Index Count % Size % Cumulative % Referred Via:
0 4 2 352 2 352 2 '[19]'
1 4 2 352 2 704 4 '[20]'
2 3 1 264 1 968 5 '[17]'
3 3 1 264 1 1232 7 '[18]'
4 3 1 264 1 1496 8 '[27]'
5 3 1 264 1 1760 9 '[28]'
6 3 1 264 1 2024 11 '[29]'
7 3 1 264 1 2288 12 '[33]'
8 3 1 264 1 2552 13 '[35]'
9 3 1 264 1 2816 15 '[5]'
<147 more rows. Type e.g. '_.more' to view.>
>>> h[0].byvia[0].referrers
Partition of a set of 4 objects.

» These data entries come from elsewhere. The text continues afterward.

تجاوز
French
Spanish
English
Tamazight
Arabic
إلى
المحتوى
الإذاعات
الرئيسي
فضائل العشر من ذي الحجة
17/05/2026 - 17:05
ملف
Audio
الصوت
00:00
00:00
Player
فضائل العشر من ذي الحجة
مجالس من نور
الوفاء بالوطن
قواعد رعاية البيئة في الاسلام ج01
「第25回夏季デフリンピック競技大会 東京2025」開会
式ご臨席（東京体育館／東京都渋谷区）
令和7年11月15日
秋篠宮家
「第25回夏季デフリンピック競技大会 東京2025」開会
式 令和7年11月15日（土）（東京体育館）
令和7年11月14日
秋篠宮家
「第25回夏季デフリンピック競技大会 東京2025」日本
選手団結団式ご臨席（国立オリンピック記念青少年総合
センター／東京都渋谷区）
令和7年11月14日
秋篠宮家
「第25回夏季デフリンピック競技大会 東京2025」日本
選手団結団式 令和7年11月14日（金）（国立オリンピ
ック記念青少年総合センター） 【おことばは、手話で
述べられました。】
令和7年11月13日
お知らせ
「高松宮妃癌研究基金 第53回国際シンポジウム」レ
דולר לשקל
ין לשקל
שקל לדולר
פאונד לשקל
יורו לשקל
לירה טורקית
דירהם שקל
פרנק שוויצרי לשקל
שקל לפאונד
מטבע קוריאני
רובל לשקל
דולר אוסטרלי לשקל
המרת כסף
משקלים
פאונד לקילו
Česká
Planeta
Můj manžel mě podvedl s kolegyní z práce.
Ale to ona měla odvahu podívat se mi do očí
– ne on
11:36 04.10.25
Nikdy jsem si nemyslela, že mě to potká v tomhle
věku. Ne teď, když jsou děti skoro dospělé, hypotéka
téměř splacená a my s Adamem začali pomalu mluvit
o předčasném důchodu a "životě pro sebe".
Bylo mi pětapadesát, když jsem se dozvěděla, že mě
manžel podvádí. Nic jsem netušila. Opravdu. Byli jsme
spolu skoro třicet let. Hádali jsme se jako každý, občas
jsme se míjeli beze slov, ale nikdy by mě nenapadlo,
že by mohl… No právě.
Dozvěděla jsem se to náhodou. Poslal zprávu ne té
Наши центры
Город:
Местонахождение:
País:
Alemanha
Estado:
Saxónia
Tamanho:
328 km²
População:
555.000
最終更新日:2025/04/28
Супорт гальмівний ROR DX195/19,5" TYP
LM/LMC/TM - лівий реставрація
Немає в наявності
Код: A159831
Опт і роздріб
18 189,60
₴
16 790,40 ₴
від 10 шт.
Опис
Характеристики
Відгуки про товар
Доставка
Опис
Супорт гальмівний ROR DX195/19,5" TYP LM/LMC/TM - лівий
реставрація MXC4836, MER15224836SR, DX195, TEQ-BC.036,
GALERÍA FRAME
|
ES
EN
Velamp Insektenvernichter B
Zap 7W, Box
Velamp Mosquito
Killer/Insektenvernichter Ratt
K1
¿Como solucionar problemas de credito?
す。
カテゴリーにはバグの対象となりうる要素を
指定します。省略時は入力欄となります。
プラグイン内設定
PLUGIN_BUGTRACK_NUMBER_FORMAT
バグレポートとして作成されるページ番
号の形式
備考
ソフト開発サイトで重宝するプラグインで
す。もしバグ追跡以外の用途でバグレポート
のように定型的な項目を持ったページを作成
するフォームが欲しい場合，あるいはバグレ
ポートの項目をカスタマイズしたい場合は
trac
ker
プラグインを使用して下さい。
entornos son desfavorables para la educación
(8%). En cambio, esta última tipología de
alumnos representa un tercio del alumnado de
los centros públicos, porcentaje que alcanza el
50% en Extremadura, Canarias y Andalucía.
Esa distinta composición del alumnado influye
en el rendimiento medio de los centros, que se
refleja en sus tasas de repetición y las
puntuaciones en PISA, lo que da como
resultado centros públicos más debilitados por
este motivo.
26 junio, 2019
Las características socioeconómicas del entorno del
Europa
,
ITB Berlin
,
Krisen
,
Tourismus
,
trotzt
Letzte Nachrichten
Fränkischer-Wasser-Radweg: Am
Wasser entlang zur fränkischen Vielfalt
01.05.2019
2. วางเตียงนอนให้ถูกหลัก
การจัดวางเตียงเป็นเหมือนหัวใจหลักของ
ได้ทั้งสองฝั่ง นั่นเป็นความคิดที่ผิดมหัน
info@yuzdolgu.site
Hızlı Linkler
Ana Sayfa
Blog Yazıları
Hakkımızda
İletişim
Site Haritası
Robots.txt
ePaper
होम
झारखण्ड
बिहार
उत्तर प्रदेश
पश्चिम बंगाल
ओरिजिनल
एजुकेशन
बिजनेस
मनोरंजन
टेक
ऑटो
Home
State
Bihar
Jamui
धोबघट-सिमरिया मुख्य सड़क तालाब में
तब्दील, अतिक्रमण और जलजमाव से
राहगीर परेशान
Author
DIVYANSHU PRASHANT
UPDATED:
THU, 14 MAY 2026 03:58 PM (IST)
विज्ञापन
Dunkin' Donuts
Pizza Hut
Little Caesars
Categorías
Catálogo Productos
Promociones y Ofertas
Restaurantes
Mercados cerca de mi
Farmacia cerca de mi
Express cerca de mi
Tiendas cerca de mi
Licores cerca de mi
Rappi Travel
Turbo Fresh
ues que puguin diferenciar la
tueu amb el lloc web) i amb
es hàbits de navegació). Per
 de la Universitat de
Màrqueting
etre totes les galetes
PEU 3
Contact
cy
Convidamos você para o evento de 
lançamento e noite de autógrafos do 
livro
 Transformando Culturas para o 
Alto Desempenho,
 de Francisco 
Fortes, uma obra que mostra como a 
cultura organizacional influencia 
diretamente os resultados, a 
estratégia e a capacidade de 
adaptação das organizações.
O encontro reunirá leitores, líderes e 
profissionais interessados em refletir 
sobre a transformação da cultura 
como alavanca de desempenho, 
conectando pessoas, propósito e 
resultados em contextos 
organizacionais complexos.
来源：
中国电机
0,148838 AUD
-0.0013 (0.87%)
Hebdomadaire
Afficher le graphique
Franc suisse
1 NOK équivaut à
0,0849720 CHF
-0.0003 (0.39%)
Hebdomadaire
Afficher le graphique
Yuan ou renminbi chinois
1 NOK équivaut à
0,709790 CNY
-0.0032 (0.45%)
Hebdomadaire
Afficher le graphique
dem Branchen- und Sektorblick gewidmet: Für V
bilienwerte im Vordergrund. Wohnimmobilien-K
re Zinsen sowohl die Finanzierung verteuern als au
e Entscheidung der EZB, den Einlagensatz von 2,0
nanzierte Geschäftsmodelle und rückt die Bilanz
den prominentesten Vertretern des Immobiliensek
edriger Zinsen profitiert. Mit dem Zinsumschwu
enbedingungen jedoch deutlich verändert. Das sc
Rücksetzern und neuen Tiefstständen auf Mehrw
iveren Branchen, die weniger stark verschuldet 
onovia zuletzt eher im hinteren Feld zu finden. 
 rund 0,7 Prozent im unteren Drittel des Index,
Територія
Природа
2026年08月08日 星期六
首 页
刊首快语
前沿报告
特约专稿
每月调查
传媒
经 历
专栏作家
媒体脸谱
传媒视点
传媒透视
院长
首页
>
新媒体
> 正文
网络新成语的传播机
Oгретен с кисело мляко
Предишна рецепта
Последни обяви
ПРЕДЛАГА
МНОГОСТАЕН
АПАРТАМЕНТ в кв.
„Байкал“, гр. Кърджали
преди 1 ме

Total size = 2144 bytes.
Index Count % Size % Cumulative % Kind (class / dict of class)
0 4 100 2144 100 2144 100 list
>>> h[0].byvia[0].referrers.byvia
Partition of a set of 4 objects. Total size = 2144 bytes.
Index Count % Size % Cumulative % Referred Via:
0 4 100 2144 100 2144 100 '->tp_subclasses'
In this case, it seems we are leaking references to subclasses, which is a known Python issue.